Our afternoon saw us heading to Huecos Tanks, a Texas State Park. It is a rock climber’s paradise. Climbers come from all over to test their skills on the massive jumble of rock. We weren’t feeling quite that nimble, so we just took the hiking trails with our guide, Mary. We saw rock paintings and carvings from ages past. Huecos is Spanish for hollows, so it is hollow tanks. The name is derived from all the depressions in the rocks that catch and hold rain water. Some rocks have a ‘swiss cheese’ effect with all the hollows in them. After a couple hour hike, we were all ready to head back to the Mission to wash up for dinner at the Cattlemen’s Steakhouse. We all had a very good steak and learned that the restaurant had been named ‘The Manliest Steakhouse in America’. We don't know what it takes to achieve this title, but with our bellies full, we headed to a mountain overlook to see the city lights of El Paso and Juarez, Mexico. It was a spectacular view but the cool temperatures and a stiff breeze made for a brief visit. Back to the Mission again for our evening Bible study and shortly after that we all took our weary bodies to bed. One more day of work before heading North to hearth and home.
This is our last day at Ysleta. No rude awakenings by fire alarms for us today! After another hearty
breakfast prepared by Rita, we headed to the kitchen one last time. The tiling had been completed yesterday which means that today has us cleaning the excess mortar out of the grout lines followed by grouting and
washing. These are all very repetitive, continuous motion activities, all hand and knees, rubbing,
scrubbing, and scraping. We manage to get done before 3 o’clock, but we all felt like a full days’ work had been done. The snowbirds will have to give the floor a final mopping, caulking around the perimeter and sealing the grout next week. As we understand
it, they want to paint the walls as well. With the needed washing, priming and painting, they probably won’t be able to reopen the kitchen next week. We feel good about the work that we did and we pray for the continued success of this ministry to the community. After a shower, a couple hours of rest and packing, we concluded our week here by stepping out for some ice cream. Even that turned into a mini-adventure. Our GPS was providing some very odd directions and before we got to the intended destination, we saw a Dairy Queen – success!! Ice cream in hand, we headed back to the Mission to watch the opening of the Olympics.
This is our travel day. We had to leave the Mission by 7 AM for an 8:30 flight from El Paso to Phoenix. After a 3 hour layover, we will board a flight for Chicago and finally shuttle back to our van and head home.
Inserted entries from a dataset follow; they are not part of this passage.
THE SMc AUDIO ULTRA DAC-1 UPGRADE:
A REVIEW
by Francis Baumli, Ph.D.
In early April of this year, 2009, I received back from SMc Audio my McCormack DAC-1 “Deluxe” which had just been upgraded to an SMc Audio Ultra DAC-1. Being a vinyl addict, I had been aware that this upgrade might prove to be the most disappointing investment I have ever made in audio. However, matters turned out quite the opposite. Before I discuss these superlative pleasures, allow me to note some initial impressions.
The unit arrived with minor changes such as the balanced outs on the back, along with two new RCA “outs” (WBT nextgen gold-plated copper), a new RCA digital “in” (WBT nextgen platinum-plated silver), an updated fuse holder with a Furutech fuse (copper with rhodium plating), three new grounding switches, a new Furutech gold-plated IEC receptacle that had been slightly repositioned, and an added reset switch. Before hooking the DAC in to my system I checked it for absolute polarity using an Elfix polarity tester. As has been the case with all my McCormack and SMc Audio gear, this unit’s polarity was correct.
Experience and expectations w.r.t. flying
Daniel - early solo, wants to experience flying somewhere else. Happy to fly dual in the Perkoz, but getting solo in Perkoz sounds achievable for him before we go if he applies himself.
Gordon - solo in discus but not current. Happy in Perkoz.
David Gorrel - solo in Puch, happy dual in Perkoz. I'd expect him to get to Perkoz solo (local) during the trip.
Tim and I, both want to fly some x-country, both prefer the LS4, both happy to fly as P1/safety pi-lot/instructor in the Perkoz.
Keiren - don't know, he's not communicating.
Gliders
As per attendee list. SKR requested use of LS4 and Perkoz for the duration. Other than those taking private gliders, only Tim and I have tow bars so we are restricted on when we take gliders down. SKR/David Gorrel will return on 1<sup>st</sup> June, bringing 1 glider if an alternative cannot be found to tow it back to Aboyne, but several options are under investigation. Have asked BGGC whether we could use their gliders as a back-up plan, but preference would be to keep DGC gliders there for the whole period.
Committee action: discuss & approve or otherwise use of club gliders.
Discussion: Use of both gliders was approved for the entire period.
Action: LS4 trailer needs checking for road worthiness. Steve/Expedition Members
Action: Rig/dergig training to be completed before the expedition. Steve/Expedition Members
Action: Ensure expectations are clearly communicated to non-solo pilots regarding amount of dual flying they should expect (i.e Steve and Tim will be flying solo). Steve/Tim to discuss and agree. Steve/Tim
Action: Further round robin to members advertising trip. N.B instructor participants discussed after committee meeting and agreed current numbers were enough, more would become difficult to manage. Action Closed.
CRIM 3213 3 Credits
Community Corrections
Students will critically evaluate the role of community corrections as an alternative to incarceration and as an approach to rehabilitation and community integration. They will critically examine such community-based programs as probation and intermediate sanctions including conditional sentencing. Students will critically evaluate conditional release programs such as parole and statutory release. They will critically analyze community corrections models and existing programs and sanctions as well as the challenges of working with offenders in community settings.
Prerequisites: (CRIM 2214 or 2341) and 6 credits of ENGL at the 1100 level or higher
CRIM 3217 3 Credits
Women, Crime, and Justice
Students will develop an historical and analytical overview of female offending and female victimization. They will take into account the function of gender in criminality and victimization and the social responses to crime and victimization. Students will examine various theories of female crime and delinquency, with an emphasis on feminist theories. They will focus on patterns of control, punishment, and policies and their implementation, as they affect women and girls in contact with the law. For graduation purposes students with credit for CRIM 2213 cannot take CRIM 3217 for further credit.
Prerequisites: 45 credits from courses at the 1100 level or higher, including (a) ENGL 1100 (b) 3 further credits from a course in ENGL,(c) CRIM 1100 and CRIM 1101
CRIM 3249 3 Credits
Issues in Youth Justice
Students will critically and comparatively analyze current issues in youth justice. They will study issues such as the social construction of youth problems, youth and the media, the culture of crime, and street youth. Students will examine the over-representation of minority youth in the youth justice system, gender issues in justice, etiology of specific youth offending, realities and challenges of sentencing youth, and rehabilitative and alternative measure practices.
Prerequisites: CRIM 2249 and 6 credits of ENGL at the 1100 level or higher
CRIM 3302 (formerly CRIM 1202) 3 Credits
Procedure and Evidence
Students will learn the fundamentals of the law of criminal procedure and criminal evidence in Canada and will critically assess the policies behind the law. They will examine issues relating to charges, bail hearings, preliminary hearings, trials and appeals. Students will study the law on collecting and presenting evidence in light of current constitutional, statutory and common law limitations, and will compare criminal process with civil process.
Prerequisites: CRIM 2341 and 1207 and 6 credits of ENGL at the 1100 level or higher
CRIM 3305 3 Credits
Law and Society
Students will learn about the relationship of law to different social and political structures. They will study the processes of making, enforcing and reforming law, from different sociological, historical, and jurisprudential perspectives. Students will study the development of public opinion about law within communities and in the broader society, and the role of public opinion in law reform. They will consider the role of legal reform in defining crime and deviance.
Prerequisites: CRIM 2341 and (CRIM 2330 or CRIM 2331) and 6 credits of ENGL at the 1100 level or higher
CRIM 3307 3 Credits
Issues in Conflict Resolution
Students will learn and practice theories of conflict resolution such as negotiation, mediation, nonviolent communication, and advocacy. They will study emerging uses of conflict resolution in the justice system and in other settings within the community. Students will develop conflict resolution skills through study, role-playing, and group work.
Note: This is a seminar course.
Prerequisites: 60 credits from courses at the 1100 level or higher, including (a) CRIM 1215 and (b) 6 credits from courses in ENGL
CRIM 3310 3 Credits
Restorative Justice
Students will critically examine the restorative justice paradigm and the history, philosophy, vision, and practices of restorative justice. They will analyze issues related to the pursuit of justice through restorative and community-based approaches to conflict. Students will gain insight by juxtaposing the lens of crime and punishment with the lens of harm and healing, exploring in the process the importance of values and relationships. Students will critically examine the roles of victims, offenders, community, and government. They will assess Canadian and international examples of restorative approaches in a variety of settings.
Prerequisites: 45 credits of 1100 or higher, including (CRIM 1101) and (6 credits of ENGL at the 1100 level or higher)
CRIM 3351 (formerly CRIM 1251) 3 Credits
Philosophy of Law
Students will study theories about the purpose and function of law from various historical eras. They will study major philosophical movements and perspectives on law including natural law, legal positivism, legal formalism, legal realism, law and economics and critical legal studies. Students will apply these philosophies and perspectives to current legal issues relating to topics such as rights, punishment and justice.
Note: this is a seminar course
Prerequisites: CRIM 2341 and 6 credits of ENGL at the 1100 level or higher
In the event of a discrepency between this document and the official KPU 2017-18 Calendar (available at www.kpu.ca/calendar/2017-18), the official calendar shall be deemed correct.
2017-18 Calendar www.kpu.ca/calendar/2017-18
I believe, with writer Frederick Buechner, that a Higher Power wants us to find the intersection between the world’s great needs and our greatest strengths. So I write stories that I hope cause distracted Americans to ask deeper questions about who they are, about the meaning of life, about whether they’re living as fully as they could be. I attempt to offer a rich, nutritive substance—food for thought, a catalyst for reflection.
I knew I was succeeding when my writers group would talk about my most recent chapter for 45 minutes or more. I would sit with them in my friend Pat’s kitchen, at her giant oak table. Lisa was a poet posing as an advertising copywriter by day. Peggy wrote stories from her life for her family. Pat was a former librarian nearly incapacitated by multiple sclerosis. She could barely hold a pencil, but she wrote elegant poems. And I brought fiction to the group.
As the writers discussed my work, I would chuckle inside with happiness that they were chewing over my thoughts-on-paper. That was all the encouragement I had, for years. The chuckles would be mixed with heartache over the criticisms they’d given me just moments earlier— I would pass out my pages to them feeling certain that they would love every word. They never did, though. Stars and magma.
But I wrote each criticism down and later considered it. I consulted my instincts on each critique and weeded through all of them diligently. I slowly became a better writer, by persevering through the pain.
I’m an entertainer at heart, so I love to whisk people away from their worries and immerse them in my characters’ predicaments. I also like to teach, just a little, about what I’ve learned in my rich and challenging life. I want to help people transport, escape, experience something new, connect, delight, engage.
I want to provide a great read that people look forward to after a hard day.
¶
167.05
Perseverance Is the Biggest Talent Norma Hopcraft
We are all rather tired but satisfied with the work that we have done. Our hands and knees are a little worse for the wear, but they will heal. The important thing is that through our efforts and the efforts of others in the next week, the kitchen will re-open to serve the community and show the love of Christ in action to the residents of El Paso. The Mission is an inspiration to us on how we need to reach out to help others and show them how Christian love can and does make a difference in lives.
We look forward to seeing you all on Sunday.